Growth Tooling Tier 1, skill 2 of 6

The first specific magnet type in Tier 1.

Calculator-design is the first of two specific lead-magnet types in Growth Tooling Tier 1, alongside quiz-and-assessment-design. Both build on lead-magnet-design's parent-frame methodology.

Tier 1 ships 6 skills total, completed by multi-step-form-design, chatbot-flow-design, and funnel-flow-architecture.

The catalog now carries 92 flagships across 8 categories.

Open source under MIT

Read the SKILL.md on GitHub.

The skill source lives in the rampstackco/claude-skills repository. MIT licensed.
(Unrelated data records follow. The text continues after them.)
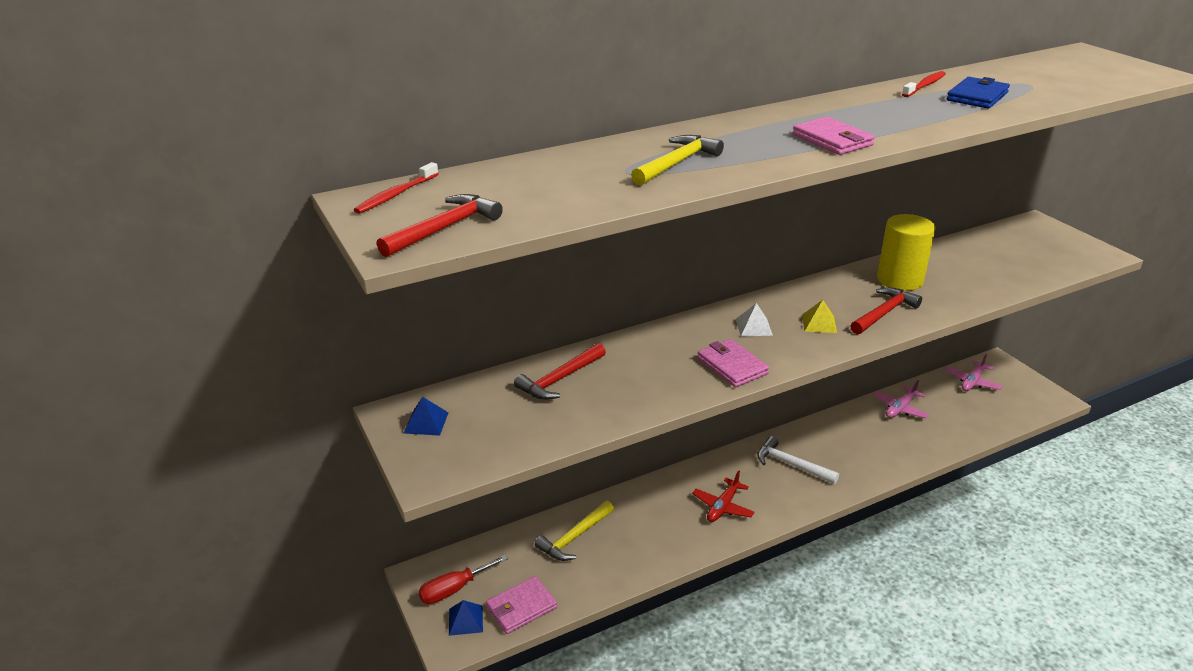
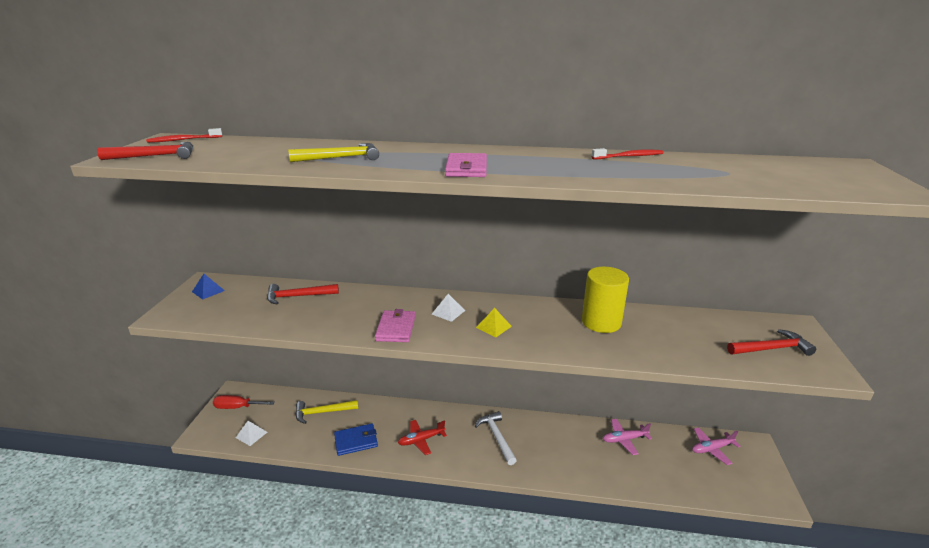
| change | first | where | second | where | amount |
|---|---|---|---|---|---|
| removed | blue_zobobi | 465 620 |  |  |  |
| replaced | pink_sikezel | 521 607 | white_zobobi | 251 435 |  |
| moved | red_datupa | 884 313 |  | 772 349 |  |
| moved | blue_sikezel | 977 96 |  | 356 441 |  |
Frequently asked questions.

How is calculator-design different from lead-magnet-design?
Lead-magnet-design is the parent-frame methodology covering when to invest in any magnet, format selection, audience-fit, and follow-up sequence. Calculator-design is the calculator-specific methodology that lead-magnet-design's parent-frame methodology presupposes: calculation transparency, input design, tiered value structures, methodology disclosure. Use lead-magnet-design to decide whether a calculator is the right magnet to build; use calculator-design to design the calculator itself.
What is a transparent decision tool?
A calculator that gives the result immediately and gates additional value (PDF report, save-and-compare across scenarios, custom analysis) where the additional value justifies the email. The reader gets the answer they came for; the brand gets the email through demonstrated generosity. Distinct from lead-traps that hide the result behind an email gate, and from vanity calculators that produce numbers without defensible methodology.
What is wrong with the lead-trap calculator?
The user inputs 8 fields, hits Calculate, and sees 'enter your email to see your result.' Manipulative; reader resents the friction; conversion drops below baseline because the audience perceives the gate as bait rather than value-add. Lead-trap calculators look like they convert (the form-fill rate is high) but produce unqualified leads with poor downstream conversion. The audience that recognizes the pattern bounces immediately.
What does methodology disclosure look like?
Three options. Inline formulas: 'Your annual savings = (current cost x 12) - (estimated new cost x 12) + first-year implementation savings.' Methodology page: a linked page explaining the formulas, assumptions, and sources in detail. Source citations: when inputs come from external benchmarks, the source is cited (with date and link where possible). Without methodology disclosure, the calculator's outputs cannot be defended; audiences cannot trust the result; the calculator does not compound credibility.
How many inputs should a calculator have?
Most calculators need 4-10 inputs. Fewer than 4 often produces results that feel arbitrary; more than 10 starts to recreate the interrogation-form problem. Each input should affect the math meaningfully; inputs that do not affect the result are filler that signals the form is collecting data for sales rather than for the calculation. The audience can tell when a calculator's input set exceeds what the math actually uses.
What is the would-they-pay-for-this test for calculators?
Same as for lead magnets generally. Imagine a stranger in the target audience using the calculator. Would they pay something (5 dollars, 25 dollars, 100 dollars) for this calculator if it were not free? If yes, the calculator earns the email. If no, the calculator is vanity and should be redesigned or not shipped. The test catches calculators that produce numbers without producing decision-support value.